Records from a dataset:

──────────

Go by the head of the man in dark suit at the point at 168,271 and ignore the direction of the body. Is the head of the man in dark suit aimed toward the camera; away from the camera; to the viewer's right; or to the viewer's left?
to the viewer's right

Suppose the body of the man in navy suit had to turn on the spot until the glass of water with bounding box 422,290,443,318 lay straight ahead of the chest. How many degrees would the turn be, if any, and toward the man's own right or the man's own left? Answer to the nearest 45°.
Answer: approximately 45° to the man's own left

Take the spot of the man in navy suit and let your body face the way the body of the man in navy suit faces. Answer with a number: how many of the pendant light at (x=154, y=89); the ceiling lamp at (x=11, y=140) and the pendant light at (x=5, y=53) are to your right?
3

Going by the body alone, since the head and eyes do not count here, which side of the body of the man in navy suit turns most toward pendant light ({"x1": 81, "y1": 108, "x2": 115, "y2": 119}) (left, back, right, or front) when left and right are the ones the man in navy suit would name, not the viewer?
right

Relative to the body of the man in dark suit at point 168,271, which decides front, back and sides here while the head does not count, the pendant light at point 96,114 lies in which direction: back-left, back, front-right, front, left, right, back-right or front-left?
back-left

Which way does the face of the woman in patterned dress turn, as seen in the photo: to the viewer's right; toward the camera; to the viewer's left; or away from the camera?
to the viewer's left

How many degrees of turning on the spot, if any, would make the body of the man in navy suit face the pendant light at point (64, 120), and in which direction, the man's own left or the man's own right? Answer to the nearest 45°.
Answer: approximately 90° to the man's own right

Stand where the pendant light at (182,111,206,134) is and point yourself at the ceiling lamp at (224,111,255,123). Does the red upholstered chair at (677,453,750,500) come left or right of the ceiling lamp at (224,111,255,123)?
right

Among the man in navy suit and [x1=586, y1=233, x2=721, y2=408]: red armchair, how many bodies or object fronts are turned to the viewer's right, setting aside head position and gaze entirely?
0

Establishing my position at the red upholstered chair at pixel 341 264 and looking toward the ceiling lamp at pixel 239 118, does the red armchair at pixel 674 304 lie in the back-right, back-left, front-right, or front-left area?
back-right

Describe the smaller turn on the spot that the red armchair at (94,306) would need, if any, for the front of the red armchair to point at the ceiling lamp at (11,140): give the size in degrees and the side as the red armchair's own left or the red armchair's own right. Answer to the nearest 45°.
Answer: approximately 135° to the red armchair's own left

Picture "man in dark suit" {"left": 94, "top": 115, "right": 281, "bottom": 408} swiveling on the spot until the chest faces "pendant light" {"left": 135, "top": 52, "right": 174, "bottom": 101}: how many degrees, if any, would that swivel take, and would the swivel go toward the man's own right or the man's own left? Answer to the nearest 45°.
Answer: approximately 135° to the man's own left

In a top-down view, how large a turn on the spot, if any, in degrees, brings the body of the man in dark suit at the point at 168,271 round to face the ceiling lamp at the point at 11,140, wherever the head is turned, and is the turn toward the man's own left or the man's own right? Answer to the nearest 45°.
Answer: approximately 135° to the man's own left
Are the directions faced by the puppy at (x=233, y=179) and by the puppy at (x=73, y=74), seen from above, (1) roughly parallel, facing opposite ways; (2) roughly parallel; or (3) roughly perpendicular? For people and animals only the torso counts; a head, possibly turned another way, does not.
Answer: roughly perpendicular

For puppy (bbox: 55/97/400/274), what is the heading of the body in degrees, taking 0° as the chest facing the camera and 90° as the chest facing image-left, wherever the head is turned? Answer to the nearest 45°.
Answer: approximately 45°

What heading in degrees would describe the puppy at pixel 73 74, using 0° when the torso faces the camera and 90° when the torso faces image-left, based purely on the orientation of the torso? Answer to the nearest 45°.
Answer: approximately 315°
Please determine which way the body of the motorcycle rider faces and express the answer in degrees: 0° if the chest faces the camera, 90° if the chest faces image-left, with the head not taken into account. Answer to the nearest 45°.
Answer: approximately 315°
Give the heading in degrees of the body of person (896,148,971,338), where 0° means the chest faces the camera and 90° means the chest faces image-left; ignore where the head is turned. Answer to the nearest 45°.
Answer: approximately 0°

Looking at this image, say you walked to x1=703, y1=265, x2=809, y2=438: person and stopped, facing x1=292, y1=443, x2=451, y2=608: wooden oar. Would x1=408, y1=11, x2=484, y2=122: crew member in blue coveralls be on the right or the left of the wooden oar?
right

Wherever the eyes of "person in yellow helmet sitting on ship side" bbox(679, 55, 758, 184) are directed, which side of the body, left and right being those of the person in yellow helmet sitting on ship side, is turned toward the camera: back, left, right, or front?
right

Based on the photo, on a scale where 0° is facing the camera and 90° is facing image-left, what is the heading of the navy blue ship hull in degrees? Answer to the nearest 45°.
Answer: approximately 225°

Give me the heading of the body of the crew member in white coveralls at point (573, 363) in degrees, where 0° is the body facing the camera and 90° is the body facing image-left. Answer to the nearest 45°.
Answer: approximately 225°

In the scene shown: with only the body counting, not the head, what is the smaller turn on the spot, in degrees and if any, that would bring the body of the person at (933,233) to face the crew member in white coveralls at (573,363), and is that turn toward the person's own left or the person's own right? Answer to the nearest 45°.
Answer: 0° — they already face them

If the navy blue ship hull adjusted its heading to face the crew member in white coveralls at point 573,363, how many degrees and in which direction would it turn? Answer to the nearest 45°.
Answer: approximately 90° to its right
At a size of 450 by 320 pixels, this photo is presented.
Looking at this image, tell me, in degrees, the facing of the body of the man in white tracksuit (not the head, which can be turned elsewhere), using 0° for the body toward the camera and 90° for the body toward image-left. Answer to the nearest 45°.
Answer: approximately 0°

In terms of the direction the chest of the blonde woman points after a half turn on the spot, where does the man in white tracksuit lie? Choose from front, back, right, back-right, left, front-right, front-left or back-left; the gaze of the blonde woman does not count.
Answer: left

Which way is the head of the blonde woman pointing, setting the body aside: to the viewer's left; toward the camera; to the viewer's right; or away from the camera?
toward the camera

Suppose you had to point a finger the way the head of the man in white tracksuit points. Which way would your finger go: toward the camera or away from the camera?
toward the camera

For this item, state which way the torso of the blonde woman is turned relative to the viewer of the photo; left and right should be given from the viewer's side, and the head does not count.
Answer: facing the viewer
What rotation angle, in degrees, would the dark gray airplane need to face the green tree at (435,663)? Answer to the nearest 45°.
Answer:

──────────

### Assignment
Render every line of the entries above as a numbered list with one line per item, leaving out the blank lines.

### Output
1. Go by the head of the man in dark suit at the point at 168,271 and ignore the direction of the body. Is the head of the man in dark suit aimed toward the camera; away from the camera; to the viewer's right; or to the viewer's left?
2. to the viewer's right
3. Suppose the body of the man in navy suit had to turn on the spot until the glass of water with bounding box 422,290,443,318 lay straight ahead of the chest. How many degrees would the turn be, if any, and toward the man's own right or the man's own left? Answer to the nearest 45°.
4. Answer: approximately 45° to the man's own left
5. Take the spot of the man in navy suit and let your body face the way the body of the man in navy suit faces. Answer with a number: how many of the pendant light at (x=154, y=89); the ceiling lamp at (x=11, y=140) and the pendant light at (x=5, y=53) are to your right?
6. 3
7. Going by the body alone, since the head and eyes do not count here, which side of the body of the man in navy suit turns most toward pendant light ({"x1": 81, "y1": 108, "x2": 115, "y2": 119}) (left, back, right, or front) when left and right are the ones the man in navy suit would name, not the viewer?
8. right
9. Relative to the body of the man in dark suit at point 168,271, which decides front, back and sides here while the head does not count, the pendant light at point 96,114 lies in which direction: back-left, back, front-right, front, left, right, back-right or front-left?
10. back-left
11. Which way does the face of the woman in patterned dress turn, as seen in the photo: to the viewer's right; toward the camera; to the viewer's left; or away from the camera?
12. to the viewer's left
13. How many degrees of turning on the spot, if any, would make the body of the man in navy suit face the pendant light at point (64, 120), and in which direction, the man's own left or the man's own right? Answer to the nearest 45°.
14. Answer: approximately 90° to the man's own right
15. Stand where the pendant light at (182,111,206,134) is and point yourself at the ceiling lamp at (224,111,255,123). Does the red upholstered chair at (677,453,750,500) come left or right of the ceiling lamp at (224,111,255,123)?
16. right
17. Among the man in navy suit and [x1=586, y1=233, x2=721, y2=408]: red armchair, how many bodies or object fronts are turned to the viewer's right, setting aside head position and gaze entirely?
18. 0
19. Establishing my position at the red upholstered chair at pixel 341 264 and looking toward the ceiling lamp at pixel 239 118, does the red armchair at pixel 674 304 lie in the back-right, back-left, front-right, or front-left area?
20. back-right
21. Describe the smaller turn on the spot that the red armchair at (94,306) would need, if any, for the front of the red armchair to point at the ceiling lamp at (11,140): give the size in degrees and the side as the red armchair's own left or the red armchair's own right. Answer to the nearest 45°.
22. Answer: approximately 135° to the red armchair's own left
23. Picture "man in dark suit" {"left": 94, "top": 115, "right": 281, "bottom": 408} swiveling on the spot until the chest faces "pendant light" {"left": 135, "top": 52, "right": 174, "bottom": 101}: how many degrees, if any, would that swivel take, and would the swivel go toward the man's own right or the man's own left? Answer to the nearest 45°.
24. Answer: approximately 135° to the man's own left
25. In a top-down view, how large a turn on the spot, if any, in degrees, brings the body of the man in dark suit at the point at 168,271 round to face the ceiling lamp at the point at 11,140, wherever the head is turned, and is the turn toward the man's own left or the man's own right? Answer to the nearest 45°.
26. Answer: approximately 135° to the man's own left
27. Are the directions faced by the puppy at (x=233, y=179) and by the puppy at (x=73, y=74), seen from above, (1) roughly parallel, facing opposite ways; (2) roughly parallel; or (3) roughly perpendicular? For people and animals only the torso counts; a head, possibly turned another way, does not.
28. Answer: roughly perpendicular
29. For puppy (bbox: 55/97/400/274), what is the heading of the body in degrees, taking 0° as the chest facing the camera and 90° as the chest facing image-left, wherever the head is turned? Answer to the nearest 45°.
30. Answer: approximately 45°
31. What heading in degrees would describe the puppy at pixel 73 74, using 0° when the torso faces the camera and 90° when the torso faces image-left, based purely on the orientation of the torso? Answer to the nearest 45°.
32. Answer: approximately 315°
33. Please determine which way the body of the motorcycle rider faces and express the answer in degrees: 0° if the chest faces the camera, 90° if the chest faces image-left, with the head not taken into account. Answer to the nearest 45°.
34. Answer: approximately 315°
35. Give the heading in degrees of the body of person (896,148,971,338), where 0° means the chest faces the camera and 90° means the chest faces image-left; ignore where the head is turned. Answer to the nearest 45°.
36. Answer: approximately 0°
37. Looking at this image, say you walked to x1=703, y1=265, x2=809, y2=438: person and stopped, facing x1=292, y1=443, x2=451, y2=608: wooden oar. Would x1=408, y1=11, x2=484, y2=122: crew member in blue coveralls be on the right or the left of the wooden oar?
38. right
39. Wherever the eyes of "person in yellow helmet sitting on ship side" bbox(679, 55, 758, 184) are directed, which side of the body, left and right being those of the person in yellow helmet sitting on ship side, is turned toward the camera: back, left, right, or front?
40. right
41. Based on the photo, on a scale where 0° is facing the camera and 90° is facing image-left, what is the heading of the navy blue ship hull in degrees? Answer to the nearest 45°.
42. Answer: approximately 225°
43. Give me the heading of the body of the crew member in white coveralls at point (573, 363) in degrees, where 0° is the body facing the camera and 90° is the body facing image-left. Answer to the nearest 45°.
44. Answer: approximately 225°
45. In the scene shown: with only the body counting, not the head, what is the smaller turn on the spot, in degrees and if any, that would bring the body of the person at (933,233) to face the crew member in white coveralls at (573,363), and is that turn toward the person's own left or the person's own right? Answer to the nearest 45°.
46. Answer: 0° — they already face them
47. If the navy blue ship hull adjusted its heading to face the crew member in white coveralls at point 573,363, how many degrees and in which direction would it turn? Answer to the nearest 45°.
48. Answer: approximately 90° to its right
49. At a size of 450 by 320 pixels, this photo is presented.
50. Looking at this image, tell me, in degrees, the facing of the body of the man in white tracksuit (not the head, which can be turned elsewhere), using 0° for the body toward the camera and 90° for the body toward image-left. Answer to the nearest 45°.
51. Answer: approximately 0°
52. In terms of the direction the chest of the blonde woman points after a half turn on the spot, where does the man in white tracksuit lie? Choose from front, back, right, back-right, left, front-right, front-left or back-left; the gaze of the blonde woman does not count.
53. Answer: left
54. Which way is the head of the blonde woman pointing, setting the body aside: to the viewer's left; toward the camera; to the viewer's right; or away from the camera?
55. toward the camera
56. Suppose you had to point a finger the way the head of the man in white tracksuit points. Which way would your finger go: toward the camera or away from the camera?
57. toward the camera
58. For this item, state which way the torso of the blonde woman is turned relative to the viewer of the photo; left and right should be given from the viewer's side, and the head does not count.
59. Answer: facing the viewer
60. What rotation angle, in degrees, would the dark gray airplane need to face the green tree at (435,663)? Answer to the nearest 45°.
61. Answer:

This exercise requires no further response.